EcoClipper Coöperatie has purchased the Dutch Klipper De Tukker to establish sustainable shipping on the North Sea. It is the first vessel to join the EcoClipper fleet. The vessel will require a retrofit and will begin providing trade and passenger travel under sail on the North Sea in the first half of 2022.
De Tukker was built in 1912 and worked for many years as a coastal trader. In the 1980s, it became a Dutch sail training vessel, well-known for its work with disadvantaged youth.
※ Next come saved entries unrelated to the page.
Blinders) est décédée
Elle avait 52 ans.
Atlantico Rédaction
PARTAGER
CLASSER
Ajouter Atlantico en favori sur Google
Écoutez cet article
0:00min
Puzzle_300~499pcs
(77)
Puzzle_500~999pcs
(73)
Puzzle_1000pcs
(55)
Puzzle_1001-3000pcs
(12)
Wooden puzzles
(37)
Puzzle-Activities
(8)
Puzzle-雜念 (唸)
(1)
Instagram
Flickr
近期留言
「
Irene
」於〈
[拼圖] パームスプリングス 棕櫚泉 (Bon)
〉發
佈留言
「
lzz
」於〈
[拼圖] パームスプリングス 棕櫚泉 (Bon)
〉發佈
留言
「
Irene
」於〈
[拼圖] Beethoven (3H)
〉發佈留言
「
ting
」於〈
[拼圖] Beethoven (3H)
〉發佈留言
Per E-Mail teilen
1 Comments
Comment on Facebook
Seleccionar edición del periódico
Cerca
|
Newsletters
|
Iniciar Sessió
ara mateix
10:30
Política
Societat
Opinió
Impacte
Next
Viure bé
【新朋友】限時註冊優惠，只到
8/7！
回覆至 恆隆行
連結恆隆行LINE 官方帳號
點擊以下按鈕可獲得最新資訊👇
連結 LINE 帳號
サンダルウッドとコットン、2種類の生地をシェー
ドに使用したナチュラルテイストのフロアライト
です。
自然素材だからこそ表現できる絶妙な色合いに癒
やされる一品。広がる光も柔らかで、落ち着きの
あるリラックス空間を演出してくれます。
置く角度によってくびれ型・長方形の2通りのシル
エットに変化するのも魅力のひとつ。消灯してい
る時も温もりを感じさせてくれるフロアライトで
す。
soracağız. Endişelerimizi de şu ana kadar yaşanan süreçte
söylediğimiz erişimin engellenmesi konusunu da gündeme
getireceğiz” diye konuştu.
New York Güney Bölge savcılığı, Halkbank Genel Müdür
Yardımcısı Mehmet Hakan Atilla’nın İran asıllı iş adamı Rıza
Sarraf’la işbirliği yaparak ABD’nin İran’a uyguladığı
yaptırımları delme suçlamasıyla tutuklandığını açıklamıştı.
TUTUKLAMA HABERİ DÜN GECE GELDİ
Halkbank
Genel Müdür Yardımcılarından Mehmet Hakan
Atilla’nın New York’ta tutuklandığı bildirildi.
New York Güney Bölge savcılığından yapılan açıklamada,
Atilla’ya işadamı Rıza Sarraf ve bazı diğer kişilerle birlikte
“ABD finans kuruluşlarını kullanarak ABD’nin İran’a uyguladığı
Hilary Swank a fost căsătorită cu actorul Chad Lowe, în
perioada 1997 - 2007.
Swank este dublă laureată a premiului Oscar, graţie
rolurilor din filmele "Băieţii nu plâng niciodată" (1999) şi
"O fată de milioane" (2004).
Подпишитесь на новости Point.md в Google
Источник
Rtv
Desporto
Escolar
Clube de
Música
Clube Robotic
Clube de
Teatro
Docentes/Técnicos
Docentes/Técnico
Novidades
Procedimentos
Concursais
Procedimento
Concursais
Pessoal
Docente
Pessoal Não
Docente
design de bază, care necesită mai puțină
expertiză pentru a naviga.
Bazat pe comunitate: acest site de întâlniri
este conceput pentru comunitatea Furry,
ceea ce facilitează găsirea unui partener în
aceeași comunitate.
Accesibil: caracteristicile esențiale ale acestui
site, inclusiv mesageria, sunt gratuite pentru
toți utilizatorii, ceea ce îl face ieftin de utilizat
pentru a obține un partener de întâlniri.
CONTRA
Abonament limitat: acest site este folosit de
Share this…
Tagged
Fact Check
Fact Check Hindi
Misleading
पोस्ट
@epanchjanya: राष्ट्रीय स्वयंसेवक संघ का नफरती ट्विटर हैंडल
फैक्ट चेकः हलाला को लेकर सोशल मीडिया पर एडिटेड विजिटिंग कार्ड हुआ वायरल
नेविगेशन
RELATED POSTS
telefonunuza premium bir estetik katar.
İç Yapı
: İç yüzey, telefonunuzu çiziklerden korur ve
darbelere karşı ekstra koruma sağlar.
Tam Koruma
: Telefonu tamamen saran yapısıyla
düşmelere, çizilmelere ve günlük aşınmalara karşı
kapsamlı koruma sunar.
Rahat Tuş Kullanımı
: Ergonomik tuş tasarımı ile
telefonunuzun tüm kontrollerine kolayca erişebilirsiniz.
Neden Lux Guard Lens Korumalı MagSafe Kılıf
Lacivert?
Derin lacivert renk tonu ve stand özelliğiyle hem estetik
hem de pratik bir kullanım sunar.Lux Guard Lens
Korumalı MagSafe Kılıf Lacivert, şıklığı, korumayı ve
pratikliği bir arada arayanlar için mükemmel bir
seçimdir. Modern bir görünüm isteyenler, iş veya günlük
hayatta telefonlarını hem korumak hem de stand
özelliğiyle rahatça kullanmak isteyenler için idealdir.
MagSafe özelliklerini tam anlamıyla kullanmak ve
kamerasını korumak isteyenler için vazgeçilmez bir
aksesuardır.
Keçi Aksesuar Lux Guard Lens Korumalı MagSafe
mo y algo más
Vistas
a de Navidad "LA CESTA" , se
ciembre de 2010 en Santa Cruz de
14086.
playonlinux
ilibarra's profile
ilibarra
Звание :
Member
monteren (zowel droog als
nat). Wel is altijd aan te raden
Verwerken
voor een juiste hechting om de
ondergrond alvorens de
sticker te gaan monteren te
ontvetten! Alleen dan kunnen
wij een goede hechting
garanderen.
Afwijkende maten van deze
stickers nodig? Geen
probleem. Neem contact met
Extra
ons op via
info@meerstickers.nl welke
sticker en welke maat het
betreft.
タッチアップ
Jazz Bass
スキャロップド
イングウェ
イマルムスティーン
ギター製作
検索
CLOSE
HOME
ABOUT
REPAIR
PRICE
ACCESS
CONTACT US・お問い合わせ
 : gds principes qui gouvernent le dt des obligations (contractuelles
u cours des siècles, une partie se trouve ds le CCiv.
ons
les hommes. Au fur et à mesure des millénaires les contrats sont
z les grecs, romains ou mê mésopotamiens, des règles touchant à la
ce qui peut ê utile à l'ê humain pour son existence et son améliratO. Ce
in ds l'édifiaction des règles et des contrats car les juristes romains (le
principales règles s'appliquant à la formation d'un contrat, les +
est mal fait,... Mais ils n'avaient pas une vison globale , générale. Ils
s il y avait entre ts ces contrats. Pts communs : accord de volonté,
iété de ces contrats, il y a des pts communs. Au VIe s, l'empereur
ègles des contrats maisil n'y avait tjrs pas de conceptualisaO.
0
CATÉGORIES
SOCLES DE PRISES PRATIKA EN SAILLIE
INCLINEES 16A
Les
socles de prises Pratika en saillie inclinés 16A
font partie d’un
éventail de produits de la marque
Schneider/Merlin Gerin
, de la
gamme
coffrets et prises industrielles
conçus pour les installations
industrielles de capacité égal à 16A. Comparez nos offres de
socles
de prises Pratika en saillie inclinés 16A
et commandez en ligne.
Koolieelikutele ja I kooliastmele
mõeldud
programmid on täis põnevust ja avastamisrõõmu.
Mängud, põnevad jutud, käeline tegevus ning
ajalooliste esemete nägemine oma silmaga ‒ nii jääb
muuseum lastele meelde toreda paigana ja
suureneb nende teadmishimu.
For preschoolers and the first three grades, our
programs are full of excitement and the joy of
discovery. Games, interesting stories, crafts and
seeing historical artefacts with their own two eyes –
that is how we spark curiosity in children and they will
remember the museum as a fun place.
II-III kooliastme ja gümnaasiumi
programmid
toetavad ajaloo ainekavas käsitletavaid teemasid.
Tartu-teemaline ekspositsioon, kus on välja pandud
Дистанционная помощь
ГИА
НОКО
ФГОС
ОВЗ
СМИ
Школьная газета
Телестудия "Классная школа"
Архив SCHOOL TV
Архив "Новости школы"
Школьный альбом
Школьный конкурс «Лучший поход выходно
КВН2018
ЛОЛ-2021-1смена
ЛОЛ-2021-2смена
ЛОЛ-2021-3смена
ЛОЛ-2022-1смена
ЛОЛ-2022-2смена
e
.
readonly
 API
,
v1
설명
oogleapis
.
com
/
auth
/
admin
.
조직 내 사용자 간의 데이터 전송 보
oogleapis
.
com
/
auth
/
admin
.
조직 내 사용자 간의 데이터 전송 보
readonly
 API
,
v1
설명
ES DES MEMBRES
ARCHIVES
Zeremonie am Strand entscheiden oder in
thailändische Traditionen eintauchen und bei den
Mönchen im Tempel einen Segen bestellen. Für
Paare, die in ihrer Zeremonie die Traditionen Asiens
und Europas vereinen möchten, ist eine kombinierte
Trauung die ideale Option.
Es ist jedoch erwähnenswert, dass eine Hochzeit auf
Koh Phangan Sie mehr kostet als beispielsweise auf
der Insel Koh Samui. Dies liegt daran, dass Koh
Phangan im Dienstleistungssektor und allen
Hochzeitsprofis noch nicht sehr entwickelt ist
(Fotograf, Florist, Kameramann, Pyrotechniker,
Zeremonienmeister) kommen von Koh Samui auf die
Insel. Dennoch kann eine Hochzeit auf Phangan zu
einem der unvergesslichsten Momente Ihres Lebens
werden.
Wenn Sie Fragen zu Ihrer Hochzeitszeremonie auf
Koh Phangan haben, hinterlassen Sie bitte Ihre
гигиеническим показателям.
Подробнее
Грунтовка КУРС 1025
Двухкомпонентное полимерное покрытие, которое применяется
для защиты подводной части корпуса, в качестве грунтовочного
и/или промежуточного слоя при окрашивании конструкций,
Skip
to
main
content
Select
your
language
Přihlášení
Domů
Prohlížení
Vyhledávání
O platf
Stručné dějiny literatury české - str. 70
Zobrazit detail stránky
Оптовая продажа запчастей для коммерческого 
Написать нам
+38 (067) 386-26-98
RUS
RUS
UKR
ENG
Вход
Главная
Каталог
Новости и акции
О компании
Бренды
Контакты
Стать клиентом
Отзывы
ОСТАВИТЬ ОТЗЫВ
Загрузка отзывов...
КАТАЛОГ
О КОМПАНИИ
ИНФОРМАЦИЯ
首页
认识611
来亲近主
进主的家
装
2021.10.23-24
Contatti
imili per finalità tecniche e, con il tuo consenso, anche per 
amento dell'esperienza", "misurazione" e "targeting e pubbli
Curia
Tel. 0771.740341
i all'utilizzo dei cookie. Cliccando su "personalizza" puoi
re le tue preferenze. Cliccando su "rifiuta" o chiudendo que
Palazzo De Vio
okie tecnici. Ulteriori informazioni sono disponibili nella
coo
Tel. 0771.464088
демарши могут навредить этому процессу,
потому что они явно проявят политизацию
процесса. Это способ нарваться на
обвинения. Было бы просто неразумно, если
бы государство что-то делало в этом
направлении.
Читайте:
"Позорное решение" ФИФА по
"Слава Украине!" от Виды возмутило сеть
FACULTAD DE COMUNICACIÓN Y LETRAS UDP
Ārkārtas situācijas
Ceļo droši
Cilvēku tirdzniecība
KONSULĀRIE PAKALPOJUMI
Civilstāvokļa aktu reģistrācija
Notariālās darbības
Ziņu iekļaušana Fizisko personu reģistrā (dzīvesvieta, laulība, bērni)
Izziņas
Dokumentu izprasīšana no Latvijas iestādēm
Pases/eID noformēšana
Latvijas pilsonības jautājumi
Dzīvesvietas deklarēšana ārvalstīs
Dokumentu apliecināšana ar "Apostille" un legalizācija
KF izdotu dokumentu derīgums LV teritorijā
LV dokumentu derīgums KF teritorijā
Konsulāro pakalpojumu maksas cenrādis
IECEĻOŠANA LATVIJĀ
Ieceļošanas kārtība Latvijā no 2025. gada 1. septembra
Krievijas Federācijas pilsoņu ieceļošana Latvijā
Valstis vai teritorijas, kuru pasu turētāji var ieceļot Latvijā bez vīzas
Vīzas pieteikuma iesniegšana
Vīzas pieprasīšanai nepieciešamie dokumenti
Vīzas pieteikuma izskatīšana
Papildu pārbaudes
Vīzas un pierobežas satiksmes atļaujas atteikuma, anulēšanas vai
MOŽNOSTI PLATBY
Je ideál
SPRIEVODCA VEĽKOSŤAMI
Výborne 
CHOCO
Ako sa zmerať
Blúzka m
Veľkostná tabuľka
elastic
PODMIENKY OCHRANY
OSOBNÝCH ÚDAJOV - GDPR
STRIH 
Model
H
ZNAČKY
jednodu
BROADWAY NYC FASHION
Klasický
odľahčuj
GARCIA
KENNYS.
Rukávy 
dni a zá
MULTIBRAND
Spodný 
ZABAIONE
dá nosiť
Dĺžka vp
The need for major repairs brought this to an end in 2012. With this purchase, EcoClipper will return De Tukker to North Sea trade.
The Klipper will be the first in a proposed fleet of EcoClipper vessels that will include retrofit and purpose-built sailing ships trading on a range of routes.
The retrofit will bring De Tukker back up to commercial standard. Work on the hull needs to be carried out, a new deckhouse will be constructed and upgrading of the systems and rigging will take place. The ship has a barge shaped hull and will be able to carry about 80 cubic metres, or an equivalent of 50-70 tonnes, of cargo. It will also have accommodation for up to twelve paying guests.
Fixed liner service
While sailing vessels do operate on the North Sea, there are no vessels currently dedicated to a fixed liner service for sustainable shipping, on this important route.
Jorne Langelaan, CEO and founder of EcoClipper Coöperatie: ‘We have already been approached by a wide range of companies looking to ship their product in a sustainable manner. With this purchase, EcoClipper will be in a good position to begin providing this service in an environmentally friendly way. Altogether, De Tukker should be an excellent ship to start putting the operational vision of EcoClipper into practice.’
EcoClipper has recently launched a financing campaign where investors are able to invest in the EcoClipper Coöperatie. This enables investors to become part owners of the fleet of sailing ships, including the Tukker.
Picture: Original picture of De Tukker (then named Harle Tief), after its launch in 1912 on the Nieuwe Waterweg near Maassluis, the Netherlands.